**Exercise**
Work out how many lines in the data below contain the string "Variables", and reply with that figure alone.

+++ Source records

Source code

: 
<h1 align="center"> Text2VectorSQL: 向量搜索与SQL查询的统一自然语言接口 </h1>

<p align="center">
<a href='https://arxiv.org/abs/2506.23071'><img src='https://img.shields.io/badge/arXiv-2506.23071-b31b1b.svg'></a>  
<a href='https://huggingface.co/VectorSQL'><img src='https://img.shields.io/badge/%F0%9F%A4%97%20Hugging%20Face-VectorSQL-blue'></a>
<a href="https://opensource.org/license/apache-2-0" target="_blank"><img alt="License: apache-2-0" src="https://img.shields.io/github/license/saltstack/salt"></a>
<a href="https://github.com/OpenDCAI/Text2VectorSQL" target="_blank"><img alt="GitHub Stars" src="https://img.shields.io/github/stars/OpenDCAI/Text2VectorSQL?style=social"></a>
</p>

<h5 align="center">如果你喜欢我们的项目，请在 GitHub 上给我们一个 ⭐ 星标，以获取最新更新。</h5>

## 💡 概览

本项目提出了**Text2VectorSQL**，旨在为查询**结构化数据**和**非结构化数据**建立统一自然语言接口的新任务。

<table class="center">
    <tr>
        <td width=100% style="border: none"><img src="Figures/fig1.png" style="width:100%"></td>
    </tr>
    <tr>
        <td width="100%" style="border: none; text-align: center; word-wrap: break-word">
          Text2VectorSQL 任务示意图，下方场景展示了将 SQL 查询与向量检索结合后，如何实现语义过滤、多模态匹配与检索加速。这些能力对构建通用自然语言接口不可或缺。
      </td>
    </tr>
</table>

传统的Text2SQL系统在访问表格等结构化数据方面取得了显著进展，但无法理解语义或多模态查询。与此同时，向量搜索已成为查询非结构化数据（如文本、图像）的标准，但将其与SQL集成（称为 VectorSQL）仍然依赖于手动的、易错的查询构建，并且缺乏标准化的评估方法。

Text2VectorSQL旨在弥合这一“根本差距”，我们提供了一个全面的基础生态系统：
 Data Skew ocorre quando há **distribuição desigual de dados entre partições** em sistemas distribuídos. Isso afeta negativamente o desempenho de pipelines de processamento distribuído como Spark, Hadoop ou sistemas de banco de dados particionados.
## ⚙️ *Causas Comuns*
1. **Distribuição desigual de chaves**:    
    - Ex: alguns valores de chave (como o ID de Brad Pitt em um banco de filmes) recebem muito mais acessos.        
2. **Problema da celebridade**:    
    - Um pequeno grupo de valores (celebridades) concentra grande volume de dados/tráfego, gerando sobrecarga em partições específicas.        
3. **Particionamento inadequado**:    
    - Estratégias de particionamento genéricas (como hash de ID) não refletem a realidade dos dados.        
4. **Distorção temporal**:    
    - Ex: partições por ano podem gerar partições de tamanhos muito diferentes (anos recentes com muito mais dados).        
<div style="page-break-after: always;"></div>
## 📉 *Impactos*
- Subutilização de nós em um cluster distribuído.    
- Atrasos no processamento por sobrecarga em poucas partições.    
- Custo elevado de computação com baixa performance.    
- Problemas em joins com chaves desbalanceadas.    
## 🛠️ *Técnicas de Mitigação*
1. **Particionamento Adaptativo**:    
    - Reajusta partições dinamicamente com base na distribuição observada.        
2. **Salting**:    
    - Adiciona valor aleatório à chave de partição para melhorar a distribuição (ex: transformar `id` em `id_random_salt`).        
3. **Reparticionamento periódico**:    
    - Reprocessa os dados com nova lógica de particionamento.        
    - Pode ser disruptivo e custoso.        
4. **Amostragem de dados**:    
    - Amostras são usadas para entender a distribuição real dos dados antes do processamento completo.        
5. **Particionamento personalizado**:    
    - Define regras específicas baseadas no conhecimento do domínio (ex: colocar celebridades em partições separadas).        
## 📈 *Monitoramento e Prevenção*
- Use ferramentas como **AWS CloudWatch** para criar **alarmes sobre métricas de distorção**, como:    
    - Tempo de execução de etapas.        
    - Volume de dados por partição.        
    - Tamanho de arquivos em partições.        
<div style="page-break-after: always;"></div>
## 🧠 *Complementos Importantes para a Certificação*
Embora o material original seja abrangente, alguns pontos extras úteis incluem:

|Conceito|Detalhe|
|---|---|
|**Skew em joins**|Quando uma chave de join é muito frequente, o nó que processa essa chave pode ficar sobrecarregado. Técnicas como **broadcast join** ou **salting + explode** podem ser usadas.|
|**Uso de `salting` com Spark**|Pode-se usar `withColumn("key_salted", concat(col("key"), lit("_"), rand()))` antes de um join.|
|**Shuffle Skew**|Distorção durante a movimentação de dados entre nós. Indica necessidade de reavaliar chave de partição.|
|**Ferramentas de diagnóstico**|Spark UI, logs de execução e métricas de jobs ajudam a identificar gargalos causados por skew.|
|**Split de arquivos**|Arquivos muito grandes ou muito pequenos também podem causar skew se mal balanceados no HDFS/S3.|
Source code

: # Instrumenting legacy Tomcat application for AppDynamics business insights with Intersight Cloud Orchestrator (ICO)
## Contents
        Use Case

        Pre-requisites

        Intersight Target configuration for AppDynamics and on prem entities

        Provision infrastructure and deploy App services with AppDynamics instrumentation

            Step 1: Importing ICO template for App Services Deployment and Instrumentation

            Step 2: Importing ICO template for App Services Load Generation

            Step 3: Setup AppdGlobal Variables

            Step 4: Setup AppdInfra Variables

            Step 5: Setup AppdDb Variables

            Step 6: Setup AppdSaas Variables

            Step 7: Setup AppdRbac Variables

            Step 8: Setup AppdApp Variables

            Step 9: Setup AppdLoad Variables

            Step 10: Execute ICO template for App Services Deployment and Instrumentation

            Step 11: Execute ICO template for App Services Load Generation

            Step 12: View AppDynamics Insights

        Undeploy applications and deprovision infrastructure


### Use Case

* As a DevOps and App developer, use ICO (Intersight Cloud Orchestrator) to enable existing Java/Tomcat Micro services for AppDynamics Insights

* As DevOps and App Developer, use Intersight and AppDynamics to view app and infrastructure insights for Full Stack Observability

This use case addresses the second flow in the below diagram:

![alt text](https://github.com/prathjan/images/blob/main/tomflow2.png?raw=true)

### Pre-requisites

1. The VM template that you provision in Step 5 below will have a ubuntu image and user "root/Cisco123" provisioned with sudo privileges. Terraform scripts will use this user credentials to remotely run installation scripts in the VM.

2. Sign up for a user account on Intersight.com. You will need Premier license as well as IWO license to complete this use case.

++++++

**Answer to this problem**
7